Introduction Aortic valve bioprostheses ring fracture in valve-in-valve procedures has shown low complication rates and presents as an option in the treatment of patients at high risk for conventional surgery, avoiding high transvalvular gradients, which are associated with increased mortality. Some prostheses available in the market cannot be fractured. In an ex vivo test, the possibility of ring fracture of aortic valve bioprostheses produced in Brazil when submitted to radial force application using a high-pressure non-compliant balloon was evaluated. Methods One unit of each aortic valve bioprosthesis model, sizes 19 and 21 mm, produced by Brazilian companies (Braile Biomédica, Cardioprótese, and Labcor), was used. In the experiment, a non-compliant high-pressure balloon (Atlas®-Gold), 1 mm larger than the external diameter of the prosthesis, was positioned inside the valve annulus and inflated gradually aiming to fracture the prosthesis. Fracture pressures and photographic and radiological images of the prostheses before and after test were recorded. Results All prostheses were fractured.
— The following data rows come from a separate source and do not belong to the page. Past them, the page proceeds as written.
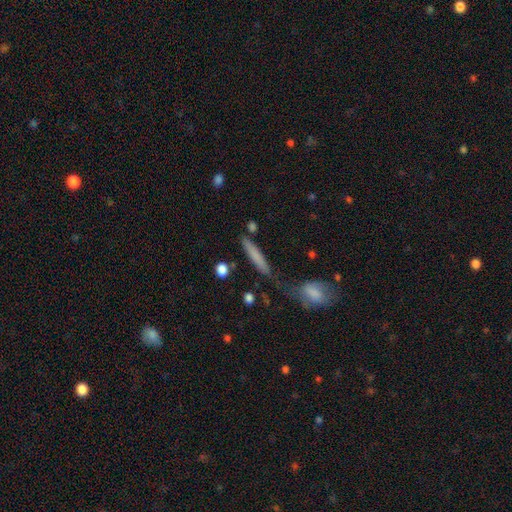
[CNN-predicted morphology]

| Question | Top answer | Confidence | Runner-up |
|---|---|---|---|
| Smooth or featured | smooth | 69% | featured or disk (23%) |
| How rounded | cigar-shaped | 86% | in between (11%) |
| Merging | none | 64% | minor disturbance (15%) |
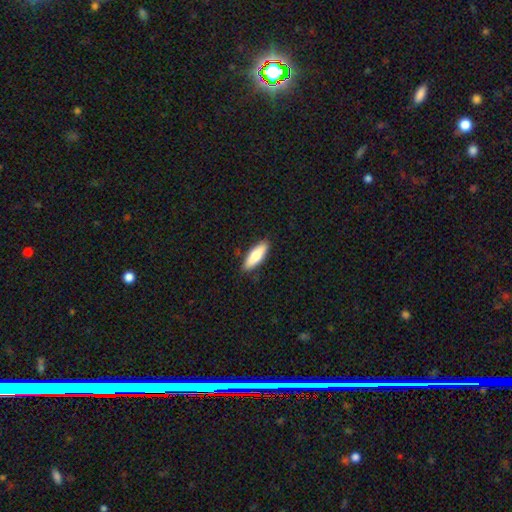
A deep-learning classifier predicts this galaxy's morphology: This appears to be a smooth galaxy with no disk features (76%) that is in between round and cigar-shaped (53%). Merging: none (87%).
In the models with metal ring, the fracture pressures were between 23 and 25 atm. In the other prostheses, the rupture occurred between 10 and 13 atm. No deformations in the structure were observed, which could potentially damage the aortic root. Conclusion All the Brazilian prostheses evaluated were fractured, although the presence of a metal ring in the prosthesis framework increases the pressure required for fracture. The information obtained helps in the planning of valve-in-valve procedures in patients with aortic valve bioprostheses.